How have you gotten through them?
The people in OSL. The other interns, especially within your internship. You make friends so quickly and everyone is more than willing to give you rides or support you with whatever you need. The school is so generous with helping students, especially because they know that you’re doing what the Lord called you to do. They’re not going to let finances stop you. I’ve been blessed in that.
Down the line, where do you see yourself after graduating from OSL?
After graduating from OSL, I would love to be a church planter. That has been a passion of mine since I was sixteen years old, because of my dad being the campus pastor. That church was working out of a school and I was able to do the whole pipe and drape, church on wheels type deal. Even now with helping out where I can while I’m home at Hope City Church. I’ve always kind of loved helping people get set up and find what they need. I have had a passion for teaching people to teach. I don’t know why I do. I think it’s a cool opportunity to build people up and build their confidence in what they’re doing.
What are your hopes for the time that you will spend in OSL?
I hope for a continued opportunity to build upon myself.
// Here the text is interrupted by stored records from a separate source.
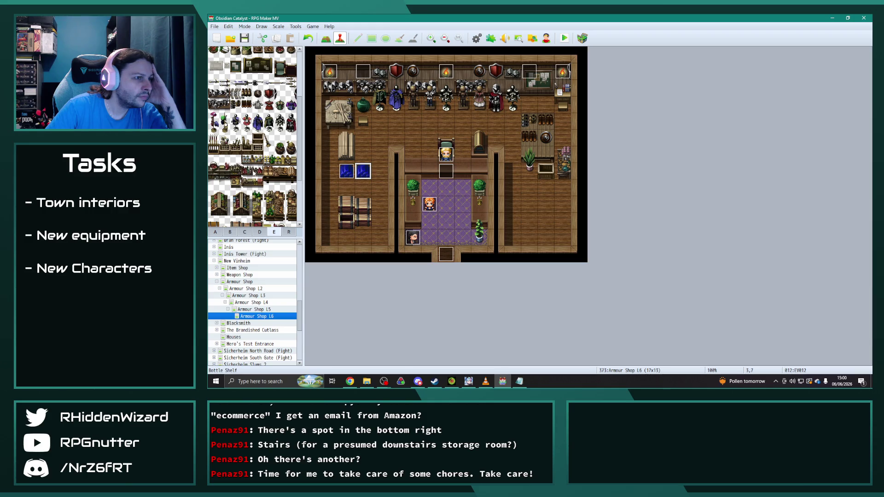
{"action": "scroll", "coordinate": [251, 171], "scroll_direction": "up", "scroll_amount": 1}
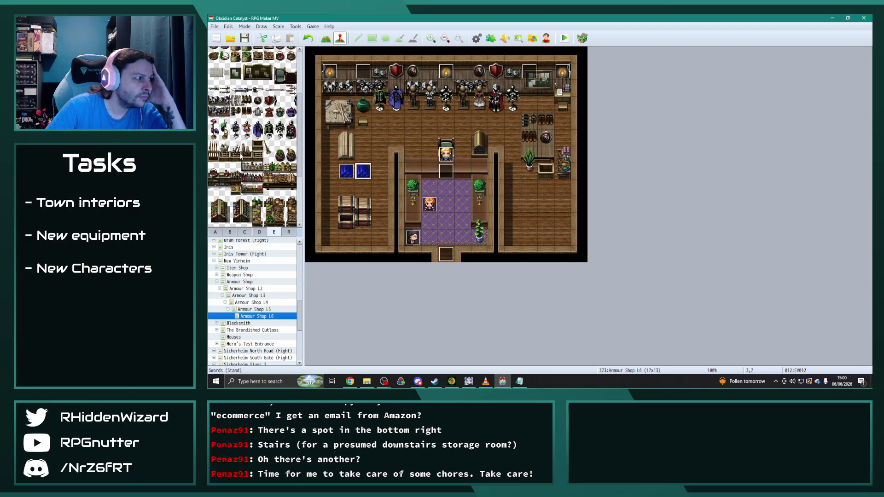
{"action": "left_click", "coordinate": [260, 232]}
{"action": "scroll", "coordinate": [301, 137], "scroll_direction": "down", "scroll_amount": 3}
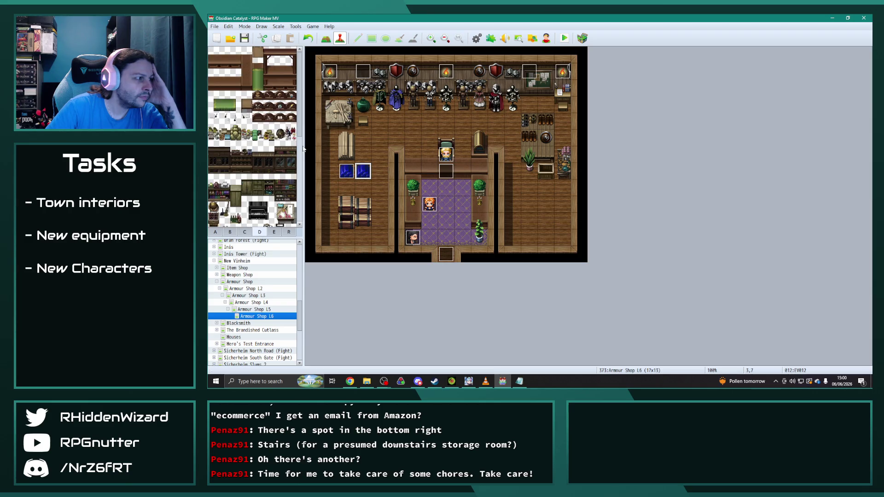
{"action": "scroll", "coordinate": [300, 136], "scroll_direction": "down", "scroll_amount": 3}
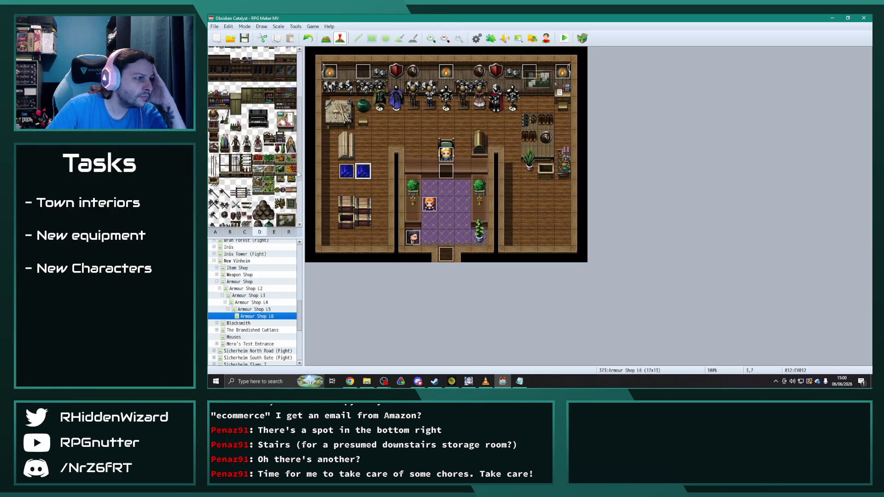
{"action": "scroll", "coordinate": [298, 174], "scroll_direction": "down", "scroll_amount": 1}
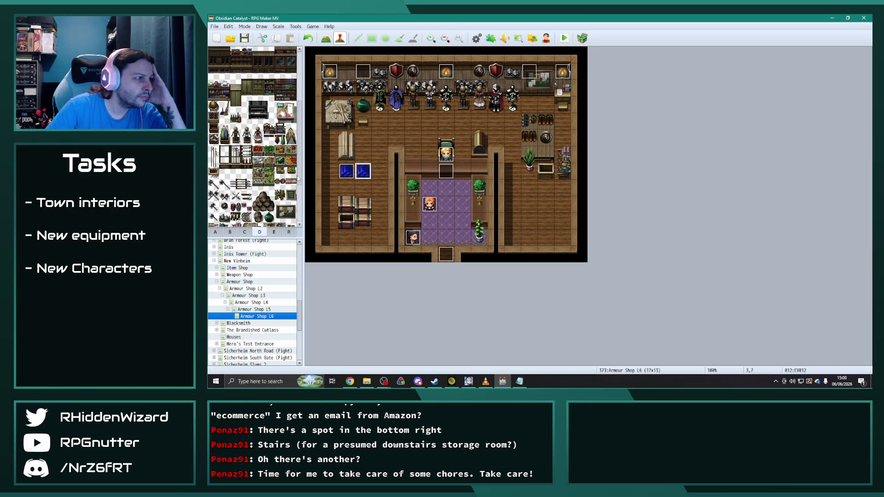
{"action": "scroll", "coordinate": [298, 177], "scroll_direction": "down", "scroll_amount": 6}
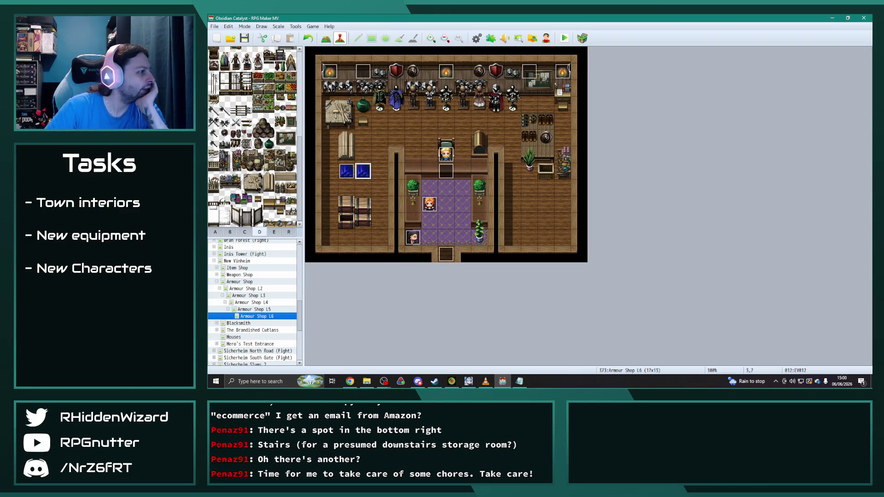
{"action": "left_click", "coordinate": [326, 38]}
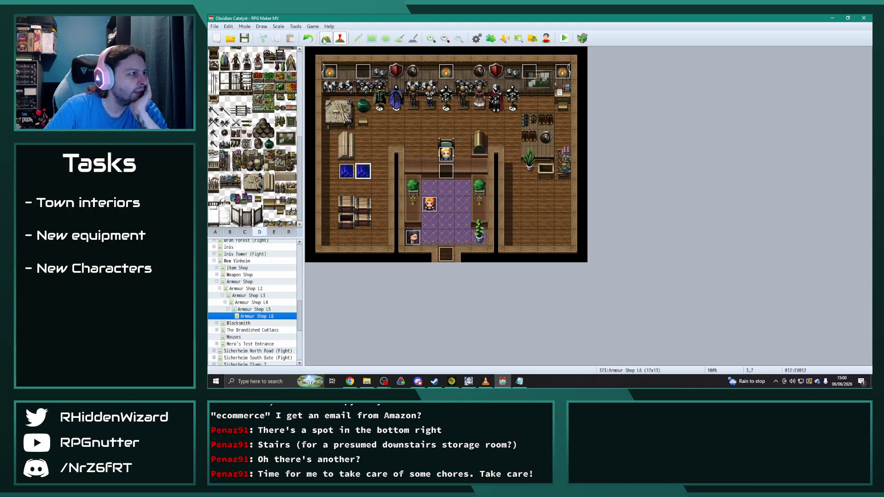
Add round shields to the top wall and a bottom-right wooden table holding shields and twin shields.
{"action": "left_click", "coordinate": [346, 72]}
Being twenty years old, I’m not 100% equipped to take on the world. I know that if I keep with it and continue my education while working hard, I will ultimately have the tools and means to do all that it is that the Lord is pulling me towards and putting on my heart to do.
Lastly, do you have any advice for your peers currently going through OSL and those looking into it?
Pray about literally everything. I can’t tell you how badly people will get hurt if you just kind of rush into things without praying about it beforehand. I’ve seen it in myself where I’ve pushed myself into things. I ended up not only hurting, you know, myself, but also my friendships and my schooling. It’ll burn you out emotionally and spiritually if you don’t take a step back and analyze what it is you’re supposed to be doing at that moment. Also, don’t be afraid of slow times, either. Oftentimes, a slowness can come just before you’re about to do something pretty big. If you feel that slowness, don’t be afraid of it. Don’t be afraid to rest for a moment and take what is in your hands instead of overfilling your plate.
The Oaks School of Leadership (OSL) at Oaks Church was founded in 2009 and since then more than 600 students have gone through OSL. Many serve in high-caliber leadership positions throughout our nation and around the world. OSL exists to position students for effective leadership in a variety of capacities, including ministry, non-profit and business leadership, by providing students with hands-on leadership training combined with a degree from an accredited university.